**Change detection data:**
....
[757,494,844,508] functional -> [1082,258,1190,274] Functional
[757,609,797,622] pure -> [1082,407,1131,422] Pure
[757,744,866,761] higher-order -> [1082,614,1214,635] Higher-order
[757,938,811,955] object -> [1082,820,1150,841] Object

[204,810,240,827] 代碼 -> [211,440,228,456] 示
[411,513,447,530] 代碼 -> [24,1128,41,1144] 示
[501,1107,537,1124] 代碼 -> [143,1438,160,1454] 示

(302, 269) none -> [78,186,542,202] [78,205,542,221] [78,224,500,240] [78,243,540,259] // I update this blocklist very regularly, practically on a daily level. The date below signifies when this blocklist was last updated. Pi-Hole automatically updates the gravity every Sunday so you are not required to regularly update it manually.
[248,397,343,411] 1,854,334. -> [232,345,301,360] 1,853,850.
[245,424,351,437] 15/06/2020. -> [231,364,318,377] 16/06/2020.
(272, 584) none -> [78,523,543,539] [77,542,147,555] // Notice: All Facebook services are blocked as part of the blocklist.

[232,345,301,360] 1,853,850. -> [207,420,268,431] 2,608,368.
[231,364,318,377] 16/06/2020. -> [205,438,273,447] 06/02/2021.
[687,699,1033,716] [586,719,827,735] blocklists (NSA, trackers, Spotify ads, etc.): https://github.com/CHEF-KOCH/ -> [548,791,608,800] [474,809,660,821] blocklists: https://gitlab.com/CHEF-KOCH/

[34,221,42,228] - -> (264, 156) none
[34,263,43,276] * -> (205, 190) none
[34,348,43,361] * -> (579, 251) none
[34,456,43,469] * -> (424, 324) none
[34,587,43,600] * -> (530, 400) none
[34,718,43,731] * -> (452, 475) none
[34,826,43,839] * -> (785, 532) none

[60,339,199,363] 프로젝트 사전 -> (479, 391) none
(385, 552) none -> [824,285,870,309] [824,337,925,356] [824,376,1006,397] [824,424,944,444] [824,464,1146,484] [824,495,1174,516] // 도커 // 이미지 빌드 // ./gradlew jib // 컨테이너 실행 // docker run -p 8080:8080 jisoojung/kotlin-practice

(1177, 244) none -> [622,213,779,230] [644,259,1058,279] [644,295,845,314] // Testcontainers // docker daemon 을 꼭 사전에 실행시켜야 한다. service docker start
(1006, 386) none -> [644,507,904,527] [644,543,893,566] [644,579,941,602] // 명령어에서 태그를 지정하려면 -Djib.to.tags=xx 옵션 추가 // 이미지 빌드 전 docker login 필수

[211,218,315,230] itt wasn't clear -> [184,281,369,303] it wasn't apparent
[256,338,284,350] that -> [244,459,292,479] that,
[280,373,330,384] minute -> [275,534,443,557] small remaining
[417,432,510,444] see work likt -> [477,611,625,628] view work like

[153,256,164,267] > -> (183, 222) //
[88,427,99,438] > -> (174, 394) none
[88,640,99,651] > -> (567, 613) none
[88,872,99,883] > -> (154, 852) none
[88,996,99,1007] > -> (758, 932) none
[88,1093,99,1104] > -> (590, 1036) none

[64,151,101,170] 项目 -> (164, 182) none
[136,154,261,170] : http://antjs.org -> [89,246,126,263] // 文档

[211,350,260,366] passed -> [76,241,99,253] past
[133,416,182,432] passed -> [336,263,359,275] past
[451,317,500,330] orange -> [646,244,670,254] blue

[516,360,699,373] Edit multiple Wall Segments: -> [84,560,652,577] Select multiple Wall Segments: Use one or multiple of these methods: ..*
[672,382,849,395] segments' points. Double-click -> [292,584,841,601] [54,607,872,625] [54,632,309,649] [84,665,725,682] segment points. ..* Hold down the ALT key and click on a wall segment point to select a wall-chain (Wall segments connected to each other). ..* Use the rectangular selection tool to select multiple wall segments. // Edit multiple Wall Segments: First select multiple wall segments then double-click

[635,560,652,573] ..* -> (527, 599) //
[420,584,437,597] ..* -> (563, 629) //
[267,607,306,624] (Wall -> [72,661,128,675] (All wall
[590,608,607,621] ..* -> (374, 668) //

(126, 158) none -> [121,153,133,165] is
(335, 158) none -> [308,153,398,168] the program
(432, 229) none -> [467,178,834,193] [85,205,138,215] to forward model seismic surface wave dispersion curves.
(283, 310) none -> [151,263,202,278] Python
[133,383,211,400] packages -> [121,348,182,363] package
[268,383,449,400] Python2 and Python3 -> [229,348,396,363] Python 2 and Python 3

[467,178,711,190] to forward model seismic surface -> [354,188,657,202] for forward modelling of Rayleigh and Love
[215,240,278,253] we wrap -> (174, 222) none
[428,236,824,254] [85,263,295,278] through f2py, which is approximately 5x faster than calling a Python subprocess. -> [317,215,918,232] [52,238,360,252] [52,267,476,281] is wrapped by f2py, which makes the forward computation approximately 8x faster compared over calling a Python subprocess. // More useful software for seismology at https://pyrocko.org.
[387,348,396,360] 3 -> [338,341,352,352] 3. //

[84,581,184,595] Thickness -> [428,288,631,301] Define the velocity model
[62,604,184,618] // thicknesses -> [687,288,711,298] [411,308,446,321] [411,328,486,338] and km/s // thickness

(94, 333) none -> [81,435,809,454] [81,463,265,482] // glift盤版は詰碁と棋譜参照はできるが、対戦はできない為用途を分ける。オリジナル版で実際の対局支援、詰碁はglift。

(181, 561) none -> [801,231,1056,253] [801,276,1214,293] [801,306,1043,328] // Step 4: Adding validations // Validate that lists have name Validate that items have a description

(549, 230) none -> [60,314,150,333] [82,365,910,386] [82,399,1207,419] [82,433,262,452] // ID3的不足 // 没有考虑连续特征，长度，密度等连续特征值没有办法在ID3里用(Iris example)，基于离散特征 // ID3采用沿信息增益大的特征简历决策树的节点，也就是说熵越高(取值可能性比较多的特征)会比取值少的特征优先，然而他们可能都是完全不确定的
....
**About this exercise:**
Output exactly the leading lines of the data, up to and including the line marked by "[231,364,318,377] 16/06/2020. ->".

**Solution to the exercise:**
[757,494,844,508] functional -> [1082,258,1190,274] Functional
[757,609,797,622] pure -> [1082,407,1131,422] Pure
[757,744,866,761] higher-order -> [1082,614,1214,635] Higher-order
[757,938,811,955] object -> [1082,820,1150,841] Object

[204,810,240,827] 代碼 -> [211,440,228,456] 示
[411,513,447,530] 代碼 -> [24,1128,41,1144] 示
[501,1107,537,1124] 代碼 -> [143,1438,160,1454] 示

(302, 269) none -> [78,186,542,202] [78,205,542,221] [78,224,500,240] [78,243,540,259] // I update this blocklist very regularly, practically on a daily level. The date below signifies when this blocklist was last updated. Pi-Hole automatically updates the gravity every Sunday so you are not required to regularly update it manually.
[248,397,343,411] 1,854,334. -> [232,345,301,360] 1,853,850.
[245,424,351,437] 15/06/2020. -> [231,364,318,377] 16/06/2020.
(272, 584) none -> [78,523,543,539] [77,542,147,555] // Notice: All Facebook services are blocked as part of the blocklist.

[232,345,301,360] 1,853,850. -> [207,420,268,431] 2,608,368.
[231,364,318,377] 16/06/2020. -> [205,438,273,447] 06/02/2021.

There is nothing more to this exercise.